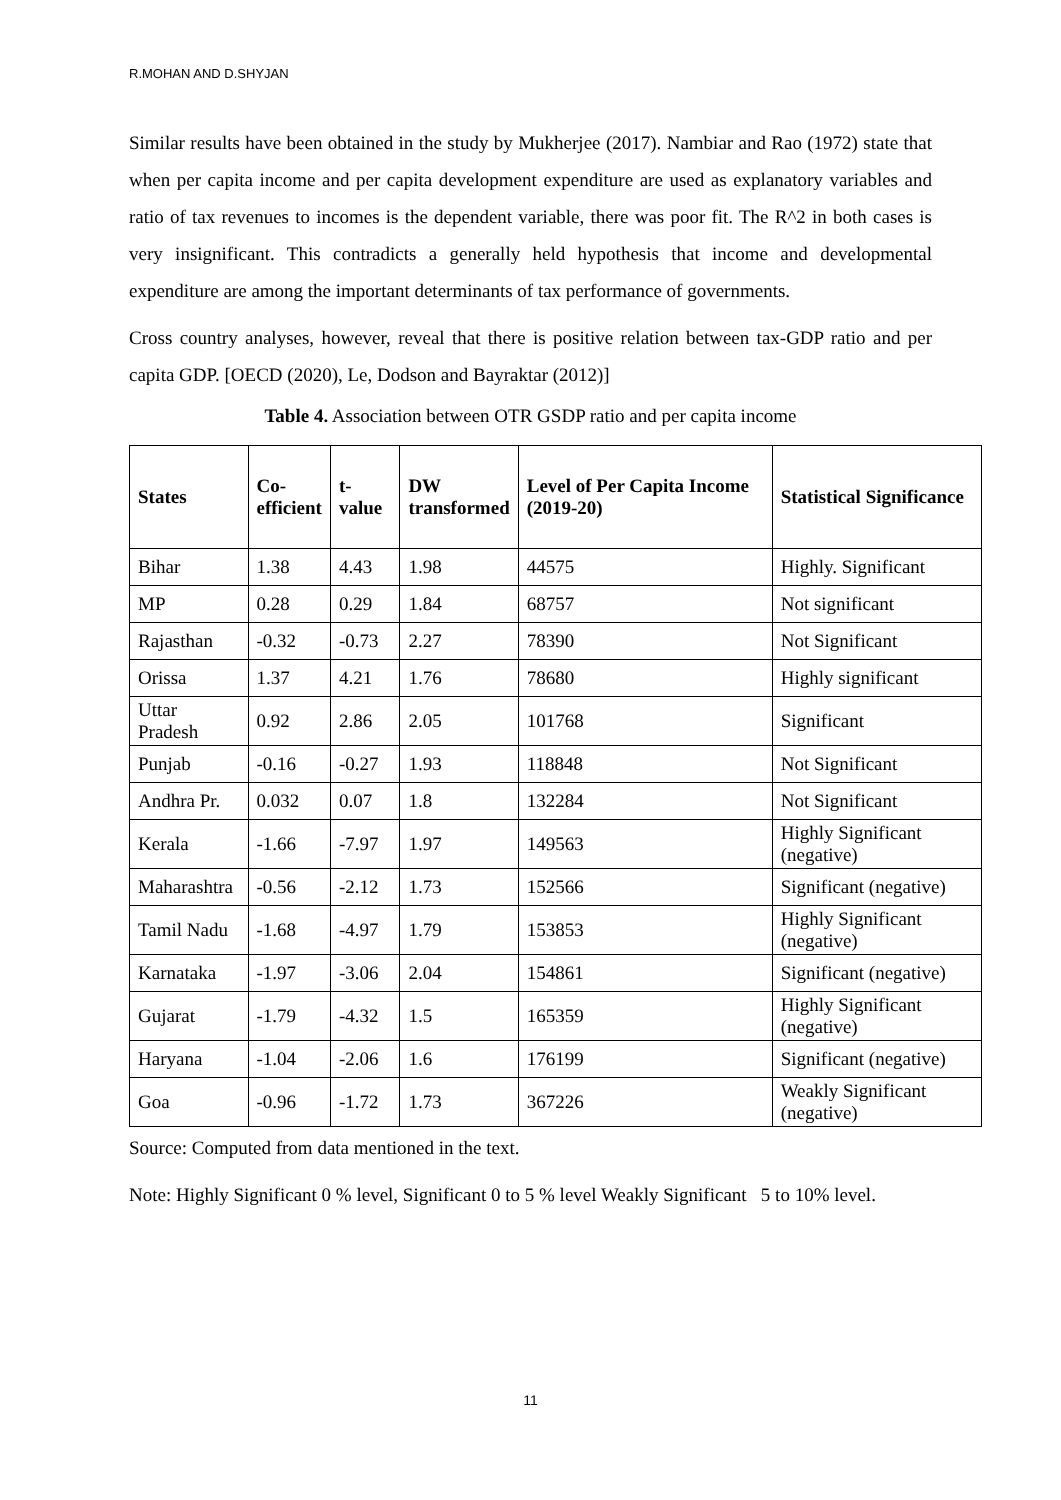R.MOHAN AND D.SHYJAN
Similar results have been obtained in the study by Mukherjee (2017). Nambiar and Rao (1972) state that when per capita income and per capita development expenditure are used as explanatory variables and ratio of tax revenues to incomes is the dependent variable, there was poor fit. The R^2 in both cases is very insignificant. This contradicts a generally held hypothesis that income and developmental expenditure are among the important determinants of tax performance of governments.
Cross country analyses, however, reveal that there is positive relation between tax-GDP ratio and per capita GDP. [OECD (2020), Le, Dodson and Bayraktar (2012)]
Table 4. Association between OTR GSDP ratio and per capita income
| States | Co- efficient | t-value | DW transformed | Level of Per Capita Income (2019-20) | Statistical Significance |
| --- | --- | --- | --- | --- | --- |
| Bihar | 1.38 | 4.43 | 1.98 | 44575 | Highly. Significant |
| MP | 0.28 | 0.29 | 1.84 | 68757 | Not significant |
| Rajasthan | -0.32 | -0.73 | 2.27 | 78390 | Not Significant |
| Orissa | 1.37 | 4.21 | 1.76 | 78680 | Highly significant |
| Uttar Pradesh | 0.92 | 2.86 | 2.05 | 101768 | Significant |
| Punjab | -0.16 | -0.27 | 1.93 | 118848 | Not Significant |
| Andhra Pr. | 0.032 | 0.07 | 1.8 | 132284 | Not Significant |
| Kerala | -1.66 | -7.97 | 1.97 | 149563 | Highly Significant (negative) |
| Maharashtra | -0.56 | -2.12 | 1.73 | 152566 | Significant (negative) |
| Tamil Nadu | -1.68 | -4.97 | 1.79 | 153853 | Highly Significant (negative) |
| Karnataka | -1.97 | -3.06 | 2.04 | 154861 | Significant (negative) |
| Gujarat | -1.79 | -4.32 | 1.5 | 165359 | Highly Significant (negative) |
| Haryana | -1.04 | -2.06 | 1.6 | 176199 | Significant (negative) |
| Goa | -0.96 | -1.72 | 1.73 | 367226 | Weakly Significant (negative) |
Source: Computed from data mentioned in the text.
Note: Highly Significant 0 % level, Significant 0 to 5 % level Weakly Significant 5 to 10% level.
11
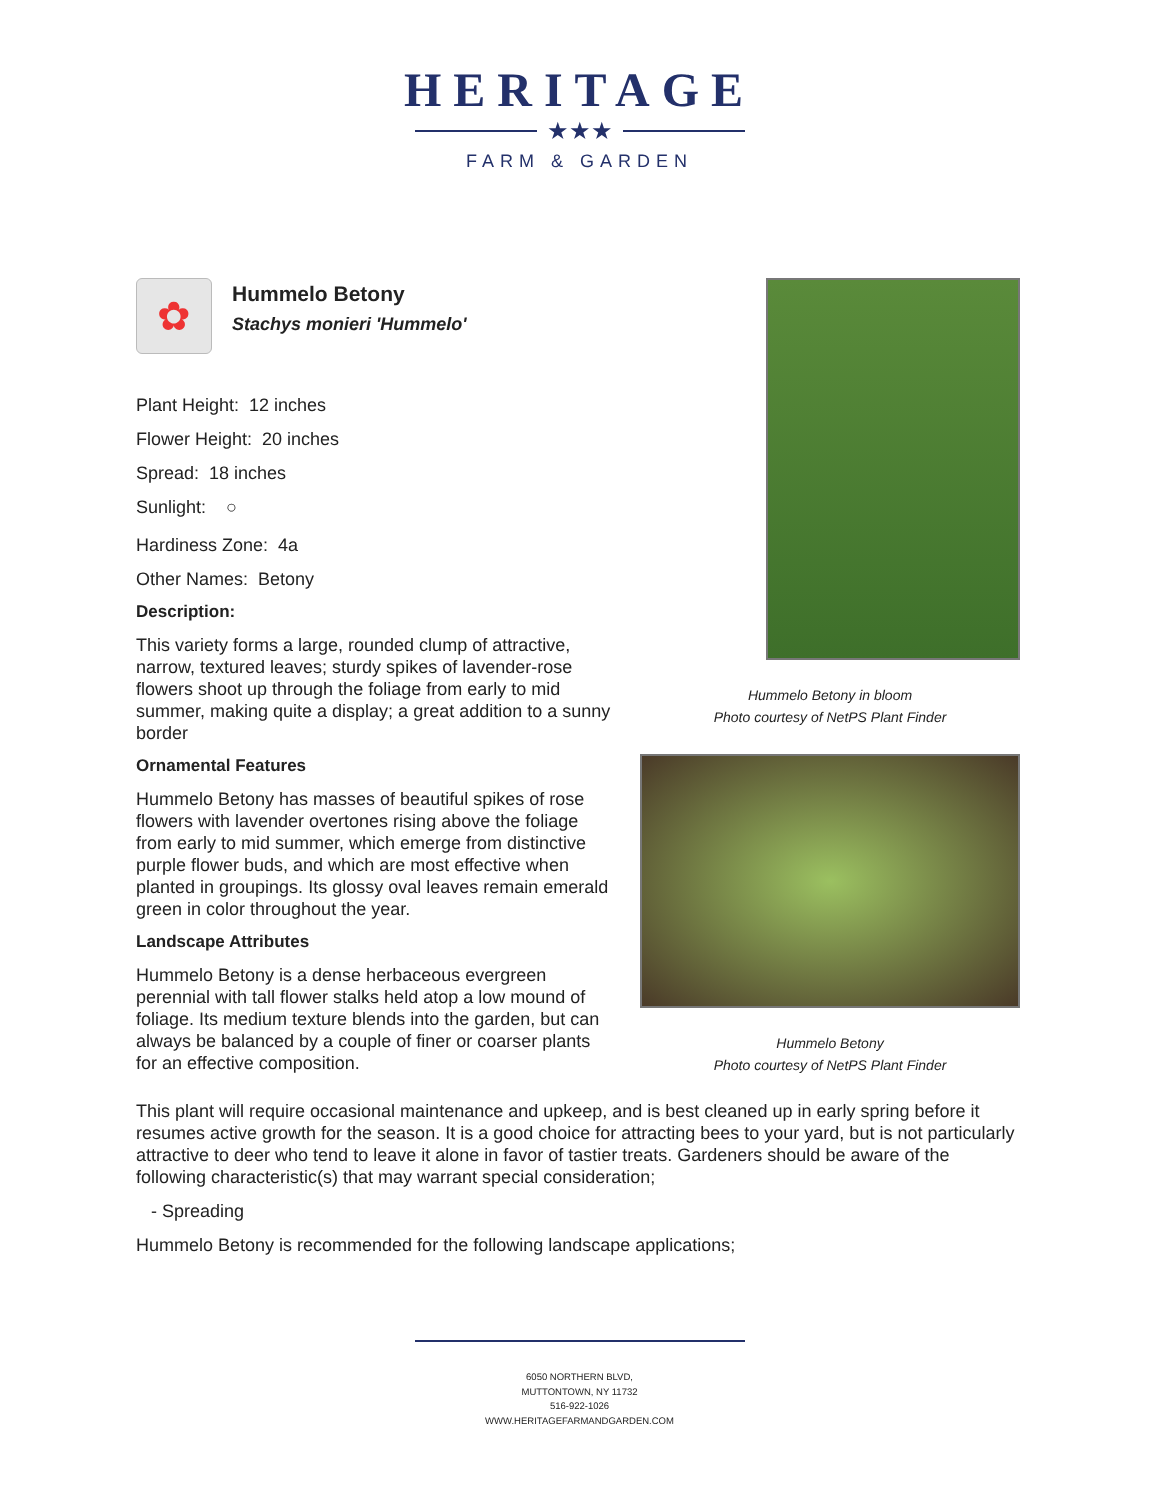HERITAGE
★★★
FARM & GARDEN
Hummelo Betony in bloom
Photo courtesy of NetPS Plant Finder
Hummelo Betony
Photo courtesy of NetPS Plant Finder
✿
Hummelo Betony
Stachys monieri 'Hummelo'
Plant Height: 12 inches
Flower Height: 20 inches
Spread: 18 inches
Sunlight: ○
Hardiness Zone: 4a
Other Names: Betony
Description:
This variety forms a large, rounded clump of attractive, narrow, textured leaves; sturdy spikes of lavender-rose flowers shoot up through the foliage from early to mid summer, making quite a display; a great addition to a sunny border
Ornamental Features
Hummelo Betony has masses of beautiful spikes of rose flowers with lavender overtones rising above the foliage from early to mid summer, which emerge from distinctive purple flower buds, and which are most effective when planted in groupings. Its glossy oval leaves remain emerald green in color throughout the year.
Landscape Attributes
Hummelo Betony is a dense herbaceous evergreen perennial with tall flower stalks held atop a low mound of foliage. Its medium texture blends into the garden, but can always be balanced by a couple of finer or coarser plants for an effective composition.
This plant will require occasional maintenance and upkeep, and is best cleaned up in early spring before it resumes active growth for the season. It is a good choice for attracting bees to your yard, but is not particularly attractive to deer who tend to leave it alone in favor of tastier treats. Gardeners should be aware of the following characteristic(s) that may warrant special consideration;
- Spreading
Hummelo Betony is recommended for the following landscape applications;
6050 NORTHERN BLVD,
MUTTONTOWN, NY 11732
516-922-1026
WWW.HERITAGEFARMANDGARDEN.COM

How to complete this task:
Copy all records exactly, no images.

Written solution:
R.MOHAN AND D.SHYJAN
Similar results have been obtained in the study by Mukherjee (2017). Nambiar and Rao (1972) state that when per capita income and per capita development expenditure are used as explanatory variables and ratio of tax revenues to incomes is the dependent variable, there was poor fit. The R^2 in both cases is very insignificant. This contradicts a generally held hypothesis that income and developmental expenditure are among the important determinants of tax performance of governments.
Cross country analyses, however, reveal that there is positive relation between tax-GDP ratio and per capita GDP. [OECD (2020), Le, Dodson and Bayraktar (2012)]
Table 4. Association between OTR GSDP ratio and per capita income
| States | Co- efficient | t-value | DW transformed | Level of Per Capita Income (2019-20) | Statistical Significance |
| --- | --- | --- | --- | --- | --- |
| Bihar | 1.38 | 4.43 | 1.98 | 44575 | Highly. Significant |
| MP | 0.28 | 0.29 | 1.84 | 68757 | Not significant |
| Rajasthan | -0.32 | -0.73 | 2.27 | 78390 | Not Significant |
| Orissa | 1.37 | 4.21 | 1.76 | 78680 | Highly significant |
| Uttar Pradesh | 0.92 | 2.86 | 2.05 | 101768 | Significant |
| Punjab | -0.16 | -0.27 | 1.93 | 118848 | Not Significant |
| Andhra Pr. | 0.032 | 0.07 | 1.8 | 132284 | Not Significant |
| Kerala | -1.66 | -7.97 | 1.97 | 149563 | Highly Significant (negative) |
| Maharashtra | -0.56 | -2.12 | 1.73 | 152566 | Significant (negative) |
| Tamil Nadu | -1.68 | -4.97 | 1.79 | 153853 | Highly Significant (negative) |
| Karnataka | -1.97 | -3.06 | 2.04 | 154861 | Significant (negative) |
| Gujarat | -1.79 | -4.32 | 1.5 | 165359 | Highly Significant (negative) |
| Haryana | -1.04 | -2.06 | 1.6 | 176199 | Significant (negative) |
| Goa | -0.96 | -1.72 | 1.73 | 367226 | Weakly Significant (negative) |
Source: Computed from data mentioned in the text.
Note: Highly Significant 0 % level, Significant 0 to 5 % level Weakly Significant 5 to 10% level.
11
HERITAGE
★★★
FARM & GARDEN
Hummelo Betony in bloom
Photo courtesy of NetPS Plant Finder
Hummelo Betony
Photo courtesy of NetPS Plant Finder
✿
Hummelo Betony
Stachys monieri 'Hummelo'
Plant Height: 12 inches
Flower Height: 20 inches
Spread: 18 inches
Sunlight: ○
Hardiness Zone: 4a
Other Names: Betony
Description:
This variety forms a large, rounded clump of attractive, narrow, textured leaves; sturdy spikes of lavender-rose flowers shoot up through the foliage from early to mid summer, making quite a display; a great addition to a sunny border
Ornamental Features
Hummelo Betony has masses of beautiful spikes of rose flowers with lavender overtones rising above the foliage from early to mid summer, which emerge from distinctive purple flower buds, and which are most effective when planted in groupings. Its glossy oval leaves remain emerald green in color throughout the year.
Landscape Attributes
Hummelo Betony is a dense herbaceous evergreen perennial with tall flower stalks held atop a low mound of foliage. Its medium texture blends into the garden, but can always be balanced by a couple of finer or coarser plants for an effective composition.
This plant will require occasional maintenance and upkeep, and is best cleaned up in early spring before it resumes active growth for the season. It is a good choice for attracting bees to your yard, but is not particularly attractive to deer who tend to leave it alone in favor of tastier treats. Gardeners should be aware of the following characteristic(s) that may warrant special consideration;
- Spreading
Hummelo Betony is recommended for the following landscape applications;
6050 NORTHERN BLVD,
MUTTONTOWN, NY 11732
516-922-1026
WWW.HERITAGEFARMANDGARDEN.COM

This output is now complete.